O avanço da inteligência artificial acelera lançamentos e aumenta produção, mas levanta controvérsias sobre qualidade e ética na literatura

O uso da IA no mercado editorial eleva publicações independentes e provoca controvérsias sobre qualidade e regulamentação.
IA transforma livros independentes e provoca debates no mercado editorial
A inteligência artificial transformou em 2026 o mercado de livros independentes, impulsionando um aumento expressivo na produção e publicação de títulos. A plataforma Kindle Direct Publishing, da Amazon, exemplifica essa tendência, com autores que chegam a publicar mais de 500 obras, lançando, em média, um título a cada dois dias. A empresa limita a dez publicações semanais por formato e exige que os autores declarem o uso de IA, mesmo que as obras sejam revisadas por humanos. No entanto, a ausência de transparência clara sobre conteúdos gerados por inteligência artificial mantém viva a controvérsia sobre a qualidade e a autenticidade dessas publicações.

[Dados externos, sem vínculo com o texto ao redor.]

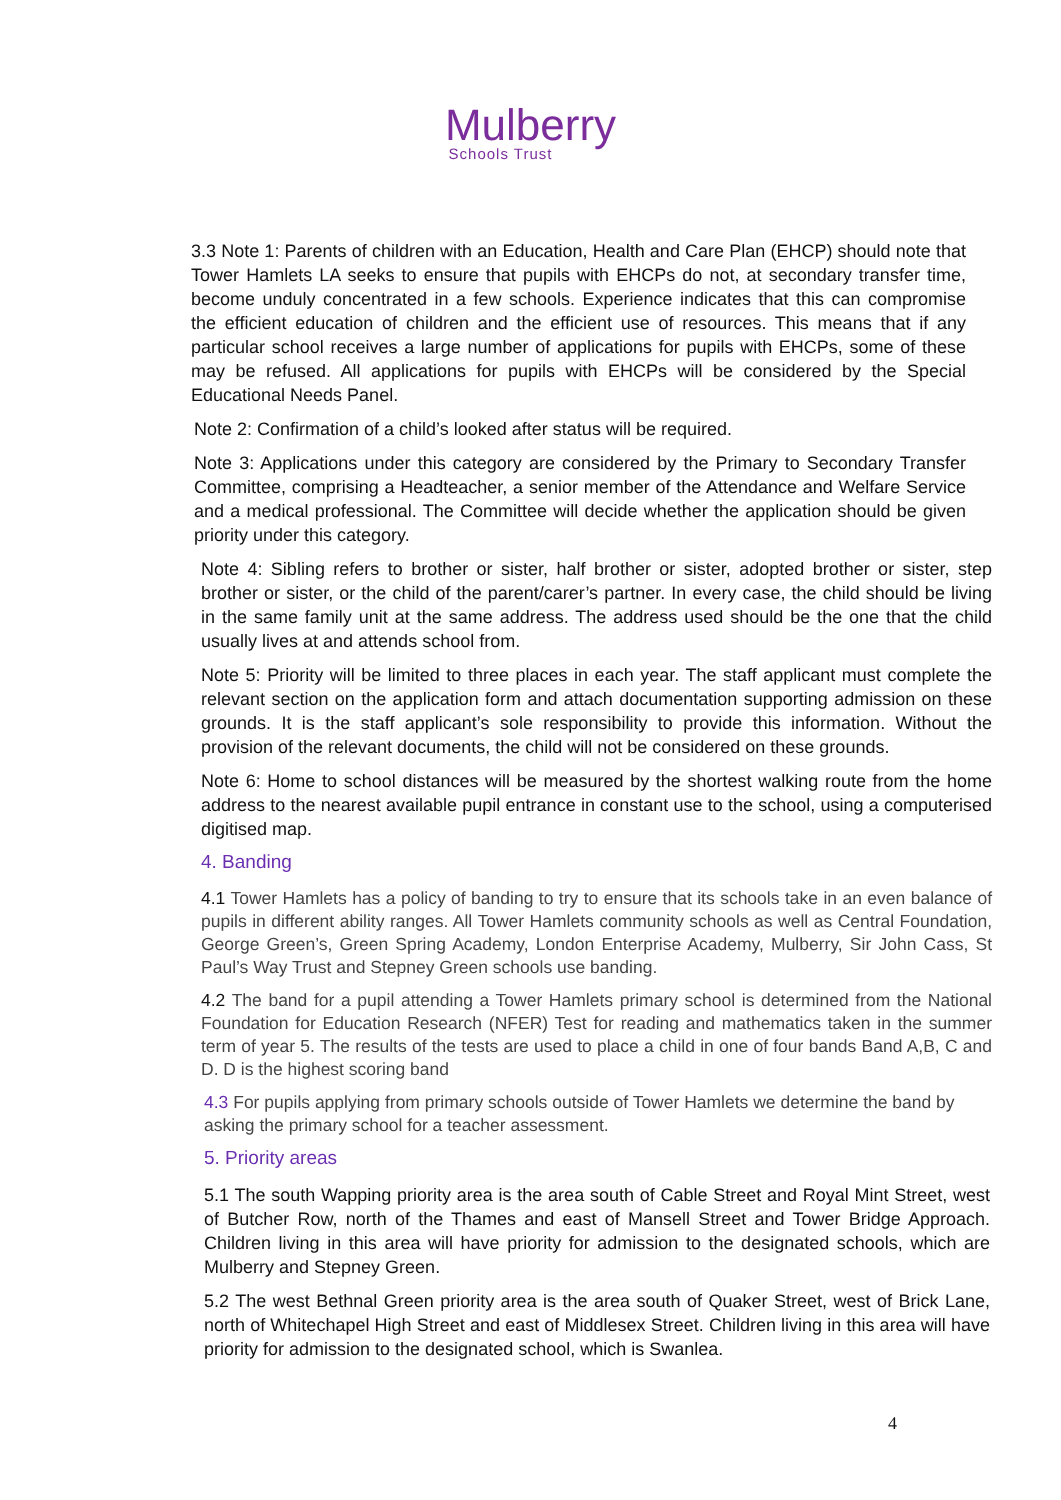Mulberry
Schools Trust
3.3 Note 1: Parents of children with an Education, Health and Care Plan (EHCP) should note that Tower Hamlets LA seeks to ensure that pupils with EHCPs do not, at secondary transfer time, become unduly concentrated in a few schools. Experience indicates that this can compromise the efficient education of children and the efficient use of resources. This means that if any particular school receives a large number of applications for pupils with EHCPs, some of these may be refused. All applications for pupils with EHCPs will be considered by the Special Educational Needs Panel.
Note 2: Confirmation of a child’s looked after status will be required.
Note 3: Applications under this category are considered by the Primary to Secondary Transfer Committee, comprising a Headteacher, a senior member of the Attendance and Welfare Service and a medical professional. The Committee will decide whether the application should be given priority under this category.
Note 4: Sibling refers to brother or sister, half brother or sister, adopted brother or sister, step brother or sister, or the child of the parent/carer’s partner. In every case, the child should be living in the same family unit at the same address. The address used should be the one that the child usually lives at and attends school from.
Note 5: Priority will be limited to three places in each year. The staff applicant must complete the relevant section on the application form and attach documentation supporting admission on these grounds. It is the staff applicant’s sole responsibility to provide this information. Without the provision of the relevant documents, the child will not be considered on these grounds.
Note 6: Home to school distances will be measured by the shortest walking route from the home address to the nearest available pupil entrance in constant use to the school, using a computerised digitised map.
4. Banding
4.1 Tower Hamlets has a policy of banding to try to ensure that its schools take in an even balance of pupils in different ability ranges. All Tower Hamlets community schools as well as Central Foundation, George Green’s, Green Spring Academy, London Enterprise Academy, Mulberry, Sir John Cass, St Paul’s Way Trust and Stepney Green schools use banding.
4.2 The band for a pupil attending a Tower Hamlets primary school is determined from the National Foundation for Education Research (NFER) Test for reading and mathematics taken in the summer term of year 5. The results of the tests are used to place a child in one of four bands Band A,B, C and D. D is the highest scoring band
4.3 For pupils applying from primary schools outside of Tower Hamlets we determine the band by asking the primary school for a teacher assessment.
5. Priority areas
5.1 The south Wapping priority area is the area south of Cable Street and Royal Mint Street, west of Butcher Row, north of the Thames and east of Mansell Street and Tower Bridge Approach. Children living in this area will have priority for admission to the designated schools, which are Mulberry and Stepney Green.
5.2 The west Bethnal Green priority area is the area south of Quaker Street, west of Brick Lane, north of Whitechapel High Street and east of Middlesex Street. Children living in this area will have priority for admission to the designated school, which is Swanlea.
4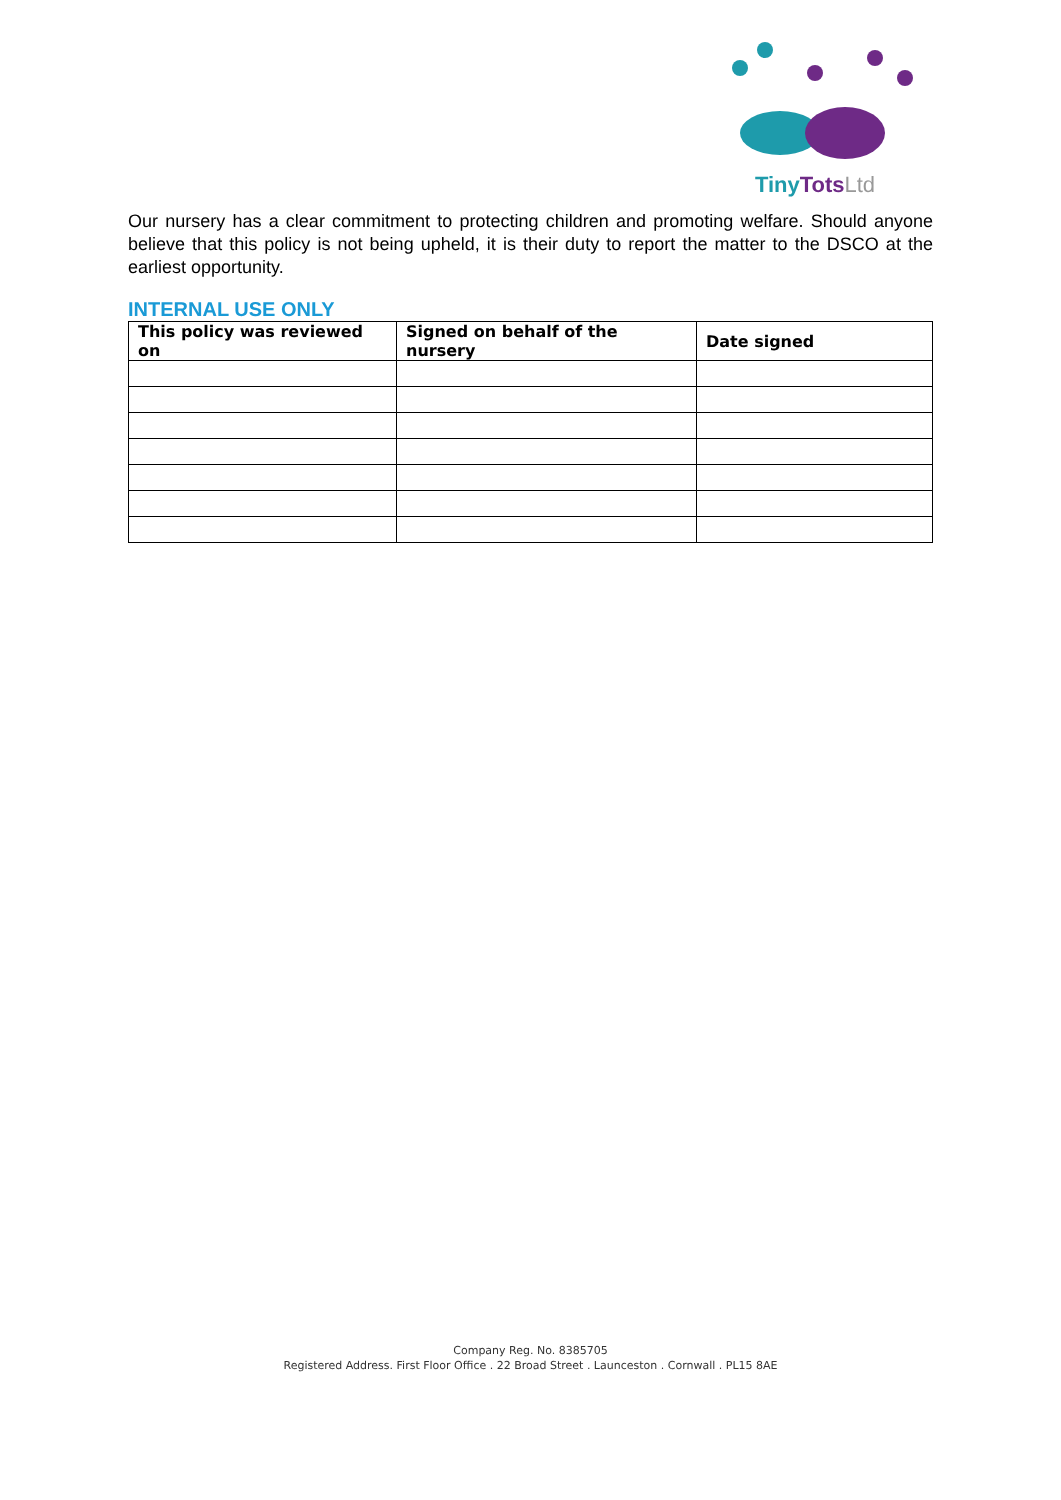TinyTots Ltd
Our nursery has a clear commitment to protecting children and promoting welfare. Should anyone believe that this policy is not being upheld, it is their duty to report the matter to the DSCO at the earliest opportunity.
INTERNAL USE ONLY
| This policy was reviewed on | Signed on behalf of the nursery | Date signed |
| --- | --- | --- |
Company Reg. No. 8385705
Registered Address. First Floor Office . 22 Broad Street . Launceston . Cornwall . PL15 8AE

Repercussão das obras geradas por IA entre editoras e entidades internacionais
A proliferação de livros criados ou auxiliados por IA tem gerado reações negativas no mercado editorial tradicional. Na França, editoras formalizaram denúncias contra a Amazon, acusando-a de “parasitismo e indução do consumidor ao erro” pela comercialização massiva de obras automatizadas, muitas vezes associadas a perfis fictícios. O Sindicato Nacional das Editoras da França classificou a prática como “fraude agravada contra o consumidor” e organizações literárias propõem reclassificar esses conteúdos como “produtos de máquina” para evitar benefícios fiscais indevidos. Em contraponto, líderes de grandes redes de livrarias nos Estados Unidos, como James Daunt, presidente da Barnes & Noble, afirmam aceitar obras de IA desde que atendam à qualidade e expectativas dos leitores.
Adaptação e uso criativo da IA por autores e empresas do setor
Embora haja resistência, alguns autores e empreendedores culturais incorporam a IA para aprimorar seus processos criativos e comerciais. A escritora polonesa Olga Tokarczuk admite usar IA para acelerar pesquisas e elaborar ideias, sem substituí-la na redação final. No Brasil, o designer Vicente Pessôa, após polêmica envolvendo o uso de IA no prêmio Jabuti, fundou a Barca, aceleradora cultural que utiliza múltiplas ferramentas de IA para marketing, ilustrações e revisão, democratizando produção com custos reduzidos. Plataformas como a UIClap relatam crescimento de 250% em novos lançamentos mensais, evidenciando a expansão da autopublicação como alternativa econômica e eficiente.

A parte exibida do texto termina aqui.